El grueso del tarifazo que hoy se discute en la justicia está determinado por el precio del gas pautado en los puntos de ingreso al sistema de transporte con las petroleras, y el precio del megavatio acordados con las generadoras y trasladado por CAMMESA a las distribuidoras, aunque no haya habido una correlativa disminución de subsidios del Estado en el primer caso, sino un redireccionamiento de los usuarios, a las empresas productoras de gas. 

Señalamientos que es necesario hacer porque por ejemplo en la Resolución 7/16 de Aranguren (la que suspendió la jueza federal de San Martín para todo el país) se hacía mención explícita al peso de los subsidios a las tarifas: "...los niveles de subsidio aplicados al consumo de energía eléctrica han alcanzado valores que ponen en juego su financiamiento, dado el peso relativo de los mismos en relación con el Producto Bruto Interno (PBI) y con los recursos financieros del Estado Nacional..." (las negritas siempre son nuestras)

La política que está detrás del tarifazo (y que es lo que el gobierno no quiere discutir) es la vuelta a un esquema de plena libertad de mercados, con mínimas regulaciones estatales (eliminó el Decreto 1277/12 que regulaba la producción e inversiones en hidrocarburos) y retiro drástico de los subsidios a los consumidores, con "señales de precios" a los operadores privados del mercado.

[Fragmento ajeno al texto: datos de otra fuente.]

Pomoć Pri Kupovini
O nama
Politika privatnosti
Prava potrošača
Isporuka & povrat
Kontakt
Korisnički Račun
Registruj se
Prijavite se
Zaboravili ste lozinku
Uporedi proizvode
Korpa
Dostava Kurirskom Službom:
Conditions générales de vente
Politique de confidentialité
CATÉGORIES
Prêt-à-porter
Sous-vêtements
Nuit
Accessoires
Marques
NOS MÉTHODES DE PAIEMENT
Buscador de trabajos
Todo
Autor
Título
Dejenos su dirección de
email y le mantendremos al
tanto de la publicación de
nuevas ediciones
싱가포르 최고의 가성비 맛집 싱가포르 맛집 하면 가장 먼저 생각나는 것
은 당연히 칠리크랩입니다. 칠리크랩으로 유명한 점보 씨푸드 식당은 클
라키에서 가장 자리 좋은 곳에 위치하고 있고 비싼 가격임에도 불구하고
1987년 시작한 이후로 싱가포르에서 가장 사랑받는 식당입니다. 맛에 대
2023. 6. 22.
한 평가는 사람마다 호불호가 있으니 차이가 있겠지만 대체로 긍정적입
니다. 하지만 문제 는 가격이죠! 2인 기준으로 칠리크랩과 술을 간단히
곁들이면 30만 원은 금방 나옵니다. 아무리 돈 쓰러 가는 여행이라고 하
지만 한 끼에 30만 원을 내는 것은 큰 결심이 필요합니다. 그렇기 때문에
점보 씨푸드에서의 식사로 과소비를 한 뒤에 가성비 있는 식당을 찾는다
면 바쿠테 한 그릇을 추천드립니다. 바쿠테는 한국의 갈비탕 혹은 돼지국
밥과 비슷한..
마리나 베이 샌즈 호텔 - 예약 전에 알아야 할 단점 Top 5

Lo dice con claridad meridiana la propia Resolución 28 de Aranguren, la que habilitó el tarifazo del gas, que anuló la Cámara Federal de La Plata y que hoy analiza la Corte: "Que para promover inversiones en exploración y explotación de gas natural a fin de garantizar su abastecimiento y de emitir señales económicas claras y razonables, resulta necesario implementar un nuevo esquema de precio de gas natural en el Punto de Ingreso al Sistema de Transporte, que tenga por objeto tanto la incorporación de reservas, como el aumento en la producción doméstica de gas natural, y que permita lograr que en el mediano y largo plazo dichos precios resulten de la libre interacción de la oferta y la demanda, conforme fueron concebidos originariamente en los términos del último párrafo del Artículo 83 de la Ley N° 24.076."

El artículo 83 citado -en efecto- dispone que "...fijará para el mercado interno los precios máximos de gas en punto de ingreso al sistema de transporte a percibir por los productores. Finalizado dicho período, se desregularán los precios de gas en punto de ingreso al sistema de transporte y las transacciones de oferta y demanda gasífera serán libres dentro de las pautas que orientan el funcionamiento de la industria, de acuerdo con el marco regulatorio.".

El asunto es recomponer (o mejorar) rápida y drásticamente niveles de rentabilidad empresarial, sin la más mínima mención a objetivos de política económica como el autoabastecimiento energético (considerado "no prioritario" por Aranguren en campaña), ni la exigencia como contrapartida de las "señales de precios" de inversiones para mejorar el servicio, o a los derechos de los usuarios y consumidores que protege el artículo 42 de la Constitución Nacional: "ésa te la debo", diría Macri. 

Por esa razón el gobierno y sus aliados no pueden discutir el tarifazo en serio en ningún ámbito, y se ven obligados a defenderlo, colgados del travesaño y flojitos de argumentos y de papeles.